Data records
━━━━━━━━
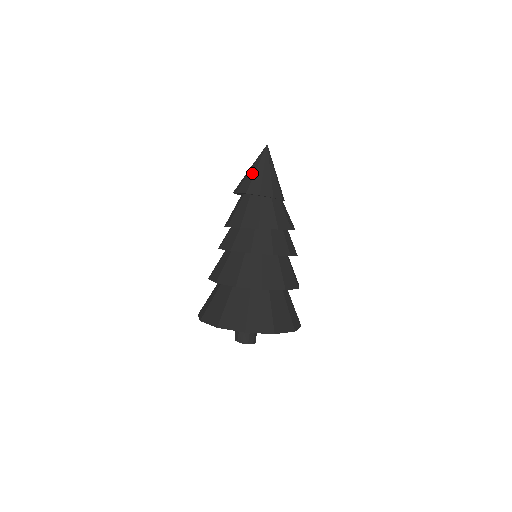
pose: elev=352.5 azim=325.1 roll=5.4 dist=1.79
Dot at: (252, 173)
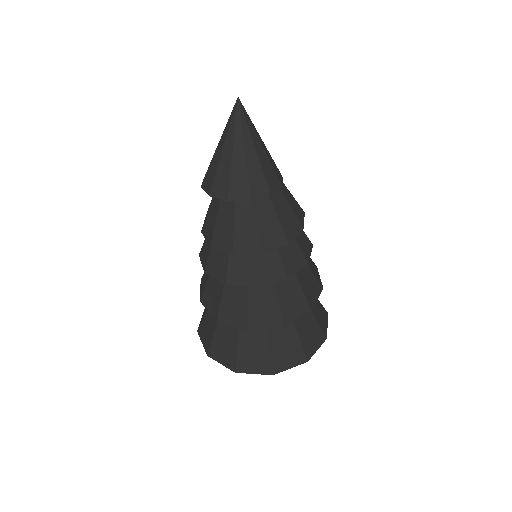
Dot at: (240, 161)
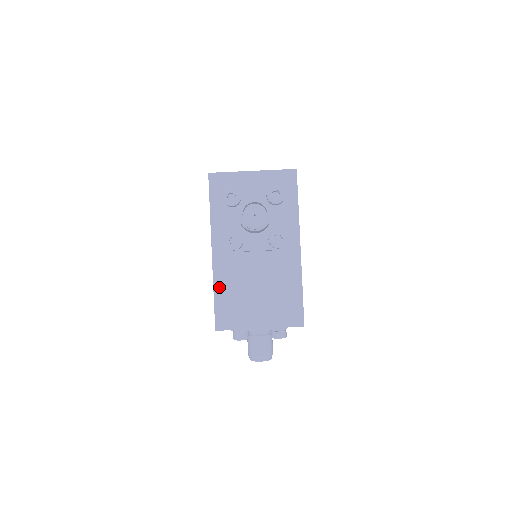
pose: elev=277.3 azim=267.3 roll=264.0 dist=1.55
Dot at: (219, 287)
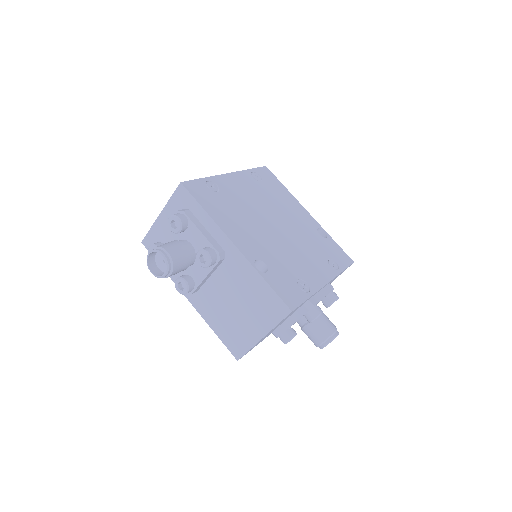
Dot at: (213, 324)
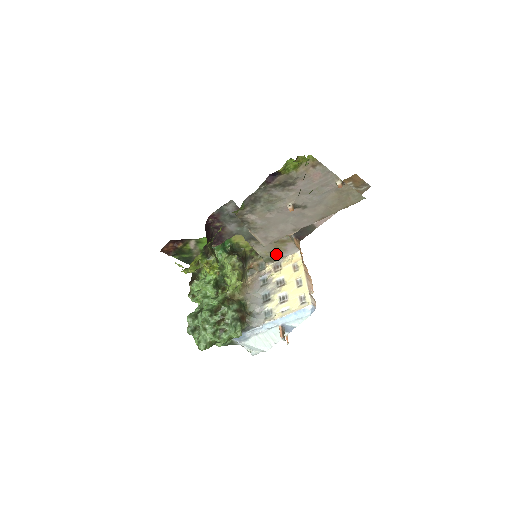
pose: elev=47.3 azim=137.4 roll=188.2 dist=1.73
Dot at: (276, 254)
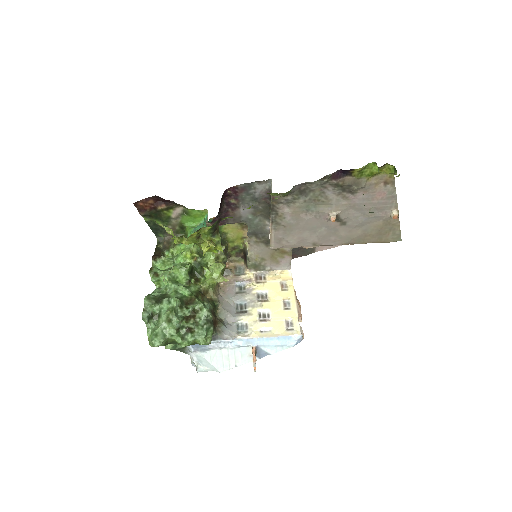
Dot at: (266, 263)
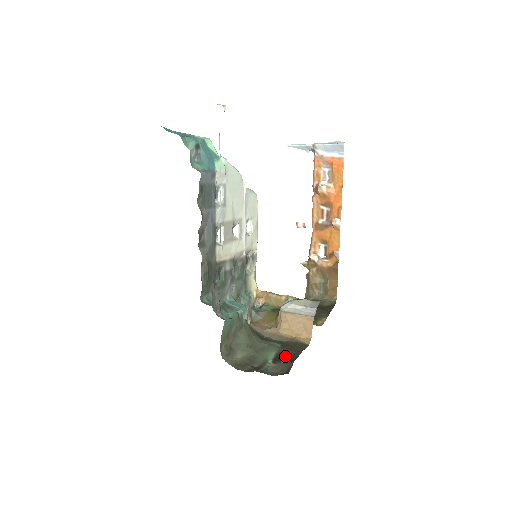
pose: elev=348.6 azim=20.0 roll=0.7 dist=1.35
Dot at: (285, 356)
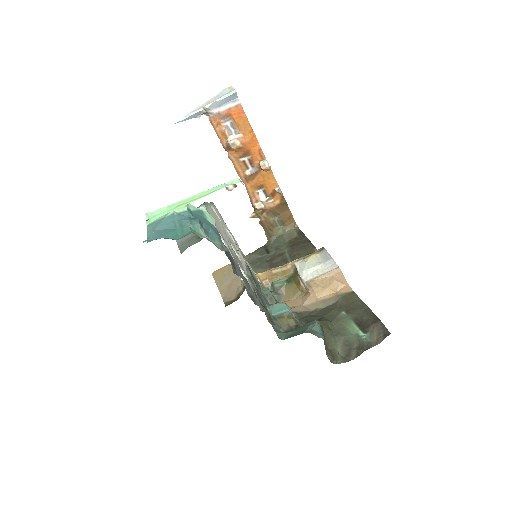
Dot at: (363, 319)
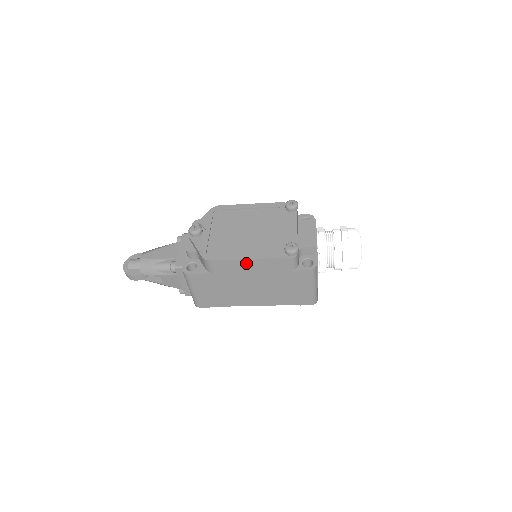
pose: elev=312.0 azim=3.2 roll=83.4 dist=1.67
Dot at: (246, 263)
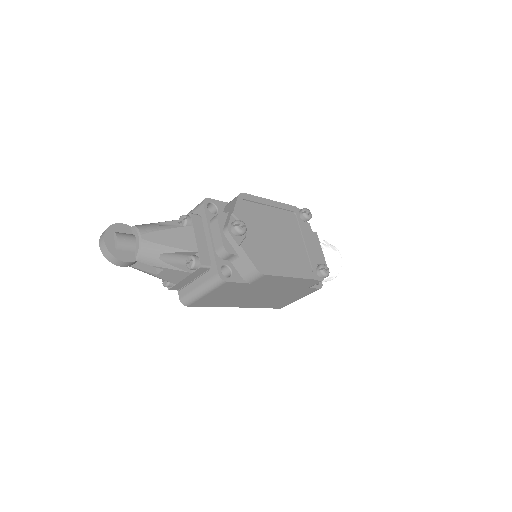
Dot at: (288, 280)
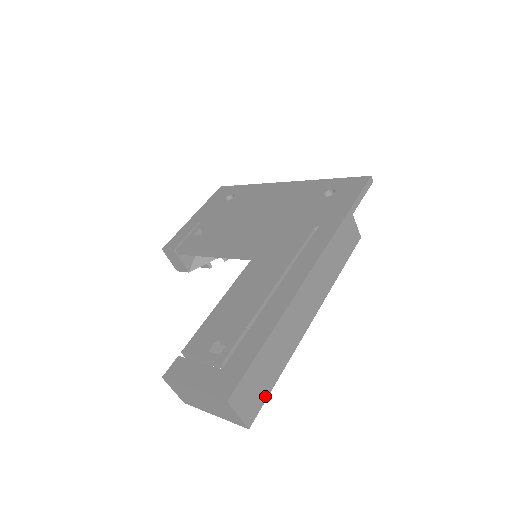
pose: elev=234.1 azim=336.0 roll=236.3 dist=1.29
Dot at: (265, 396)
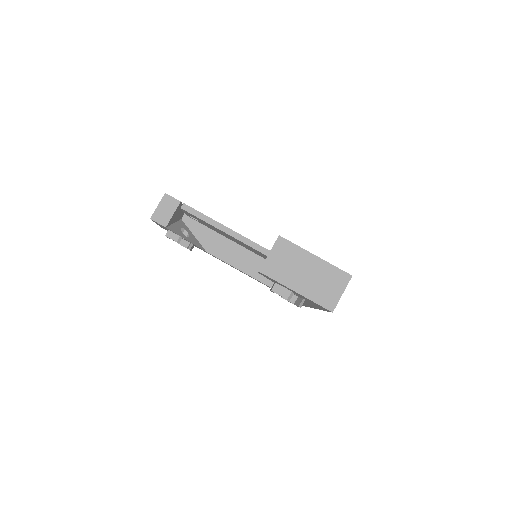
Dot at: occluded
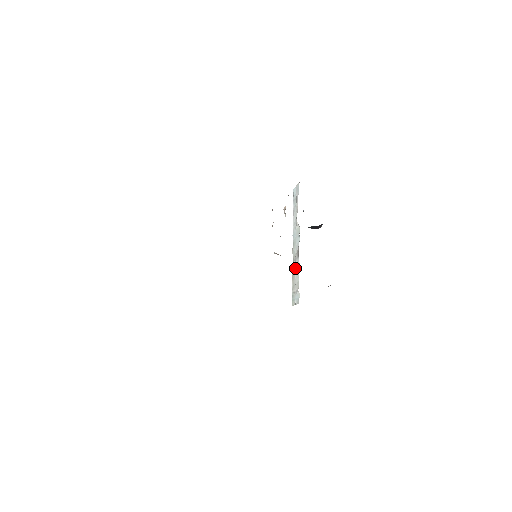
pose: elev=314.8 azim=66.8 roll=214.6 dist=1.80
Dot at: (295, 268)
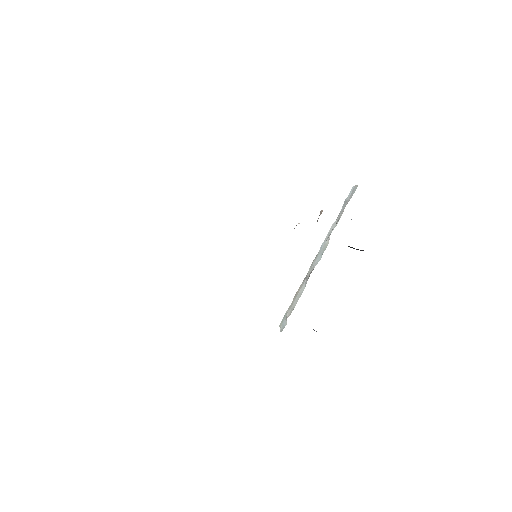
Dot at: occluded
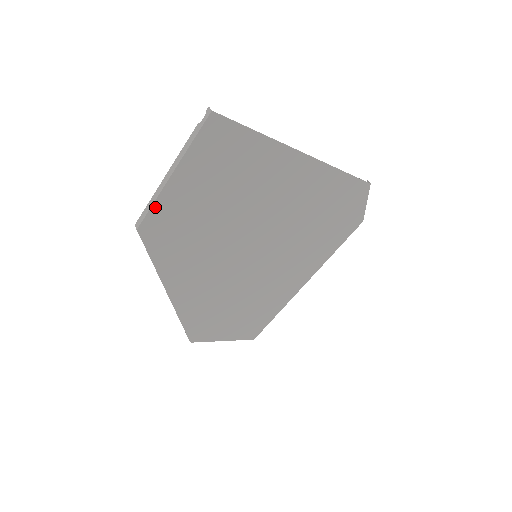
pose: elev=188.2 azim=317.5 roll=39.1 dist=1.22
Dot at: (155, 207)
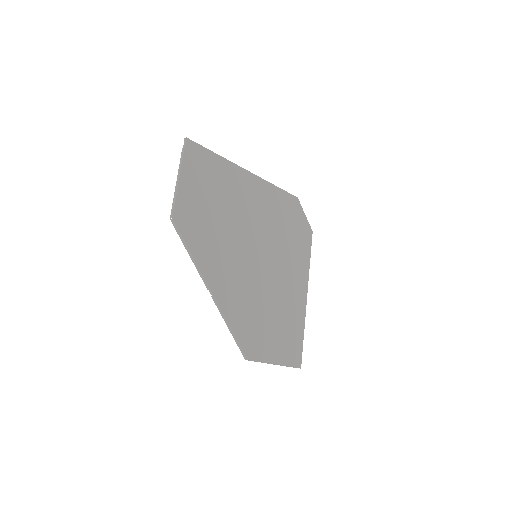
Dot at: (178, 201)
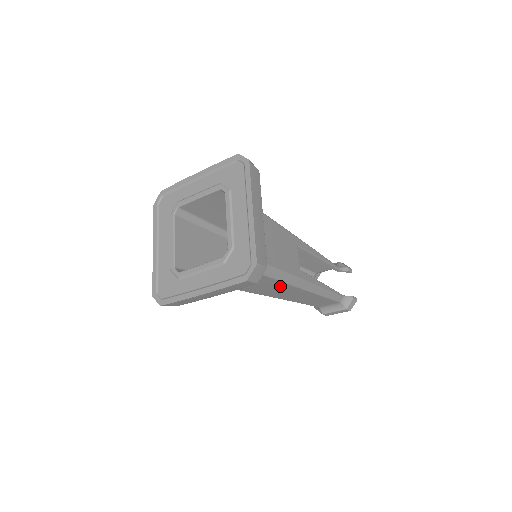
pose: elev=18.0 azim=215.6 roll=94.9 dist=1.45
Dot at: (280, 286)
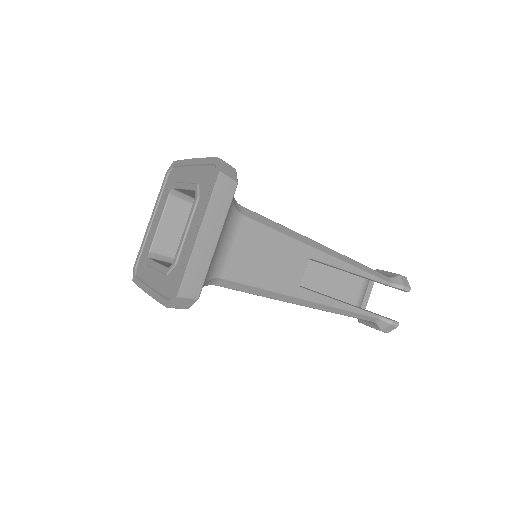
Dot at: occluded
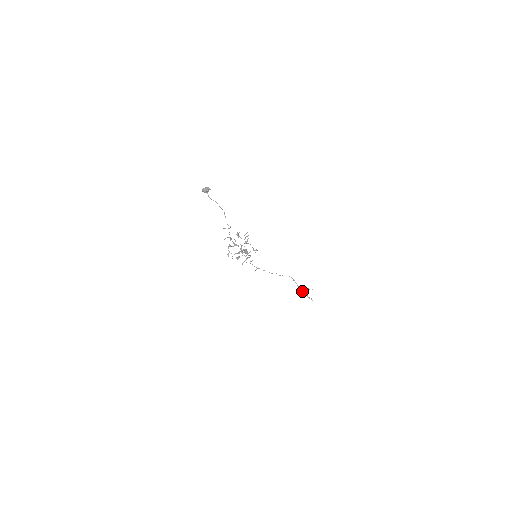
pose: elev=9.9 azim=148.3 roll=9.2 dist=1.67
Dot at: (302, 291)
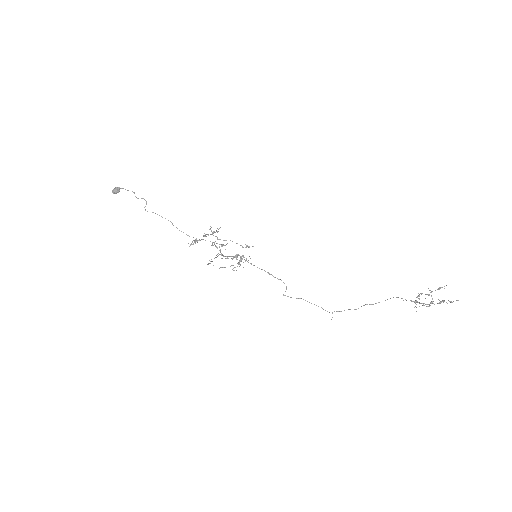
Dot at: (428, 304)
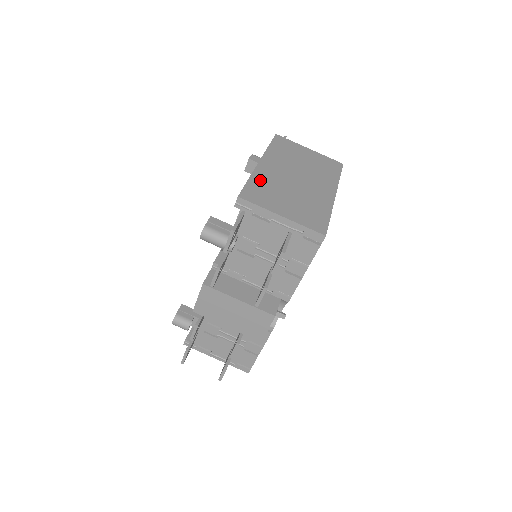
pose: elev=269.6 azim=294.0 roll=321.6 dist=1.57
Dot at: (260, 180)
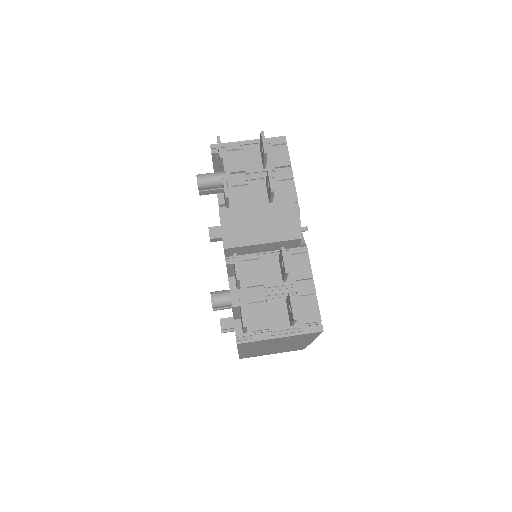
Dot at: occluded
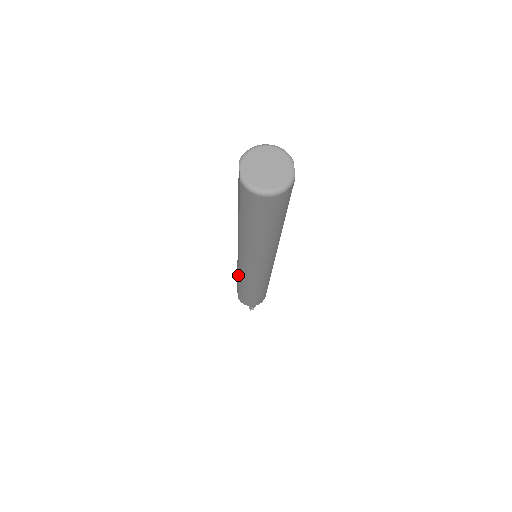
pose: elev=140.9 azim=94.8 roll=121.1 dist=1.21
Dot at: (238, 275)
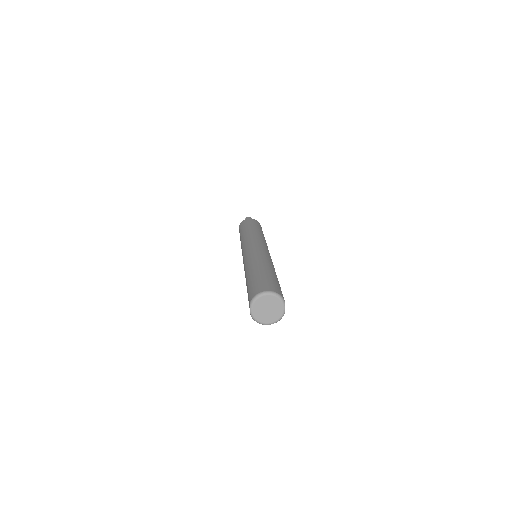
Dot at: occluded
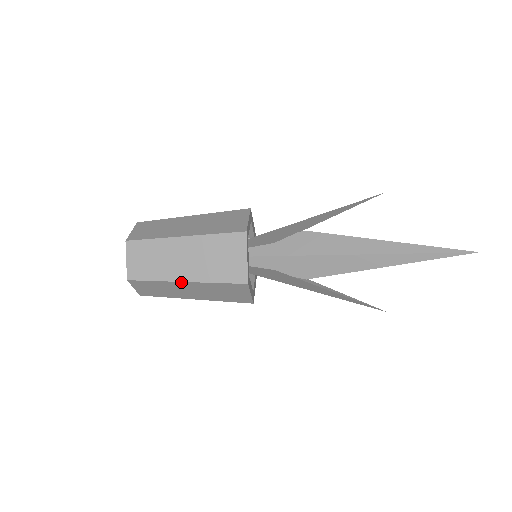
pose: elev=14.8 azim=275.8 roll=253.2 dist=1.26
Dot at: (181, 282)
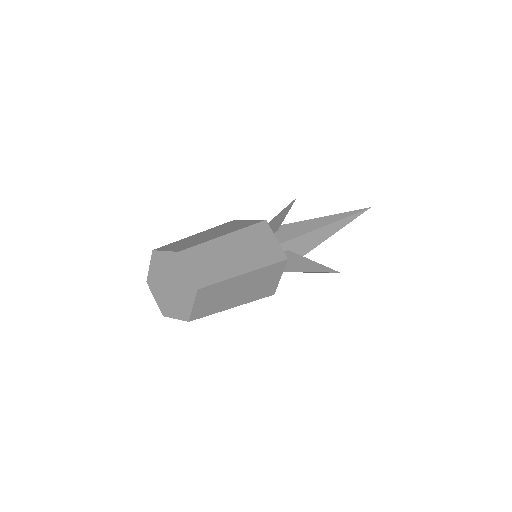
Dot at: (242, 275)
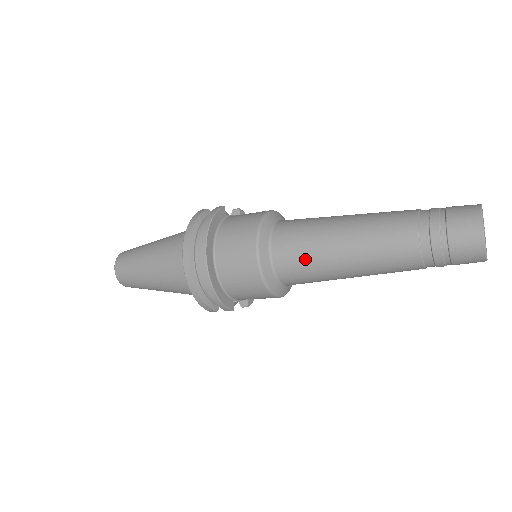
━━━━━━━━
§ GIVEN TASK: Rewrite all the data above with every "pose" changed to "camera" and nothing else altered. Omit the pictures.

§ CORRECT RESULT:
camera: elev=352.5 azim=325.1 roll=5.4 dist=1.79
Dot at: (252, 173)
Dot at: (240, 161)
camera: elev=277.3 azim=267.3 roll=264.0 dist=1.55
Dot at: (219, 287)
Dot at: (213, 324)
camera: elev=47.3 azim=137.4 roll=188.2 dist=1.73
Dot at: (276, 254)
Dot at: (266, 263)
camera: elev=348.6 azim=20.0 roll=0.7 dist=1.35
Dot at: (285, 356)
Dot at: (363, 319)
camera: elev=312.0 azim=3.2 roll=83.4 dist=1.67
Dot at: (246, 263)
Dot at: (288, 280)
camera: elev=234.1 azim=336.0 roll=236.3 dist=1.29
Dot at: (265, 396)
Dot at: occluded
camera: elev=314.8 azim=66.8 roll=214.6 dist=1.80
Dot at: (295, 268)
Dot at: occluded
camera: elev=188.2 azim=317.5 roll=39.1 dist=1.22
Dot at: (155, 207)
Dot at: (178, 201)
camera: elev=18.0 azim=215.6 roll=94.9 dist=1.45
Dot at: (280, 286)
Dot at: occluded
camera: elev=9.9 azim=148.3 roll=9.2 dist=1.67
Dot at: (302, 291)
Dot at: (428, 304)
camera: elev=269.6 azim=294.0 roll=321.6 dist=1.57
Dot at: (260, 180)
Dot at: occluded
camera: elev=140.9 azim=94.8 roll=121.1 dist=1.21
Dot at: (238, 275)
Dot at: occluded
camera: elev=14.8 azim=275.8 roll=253.2 dist=1.26
Dot at: (181, 282)
Dot at: (242, 275)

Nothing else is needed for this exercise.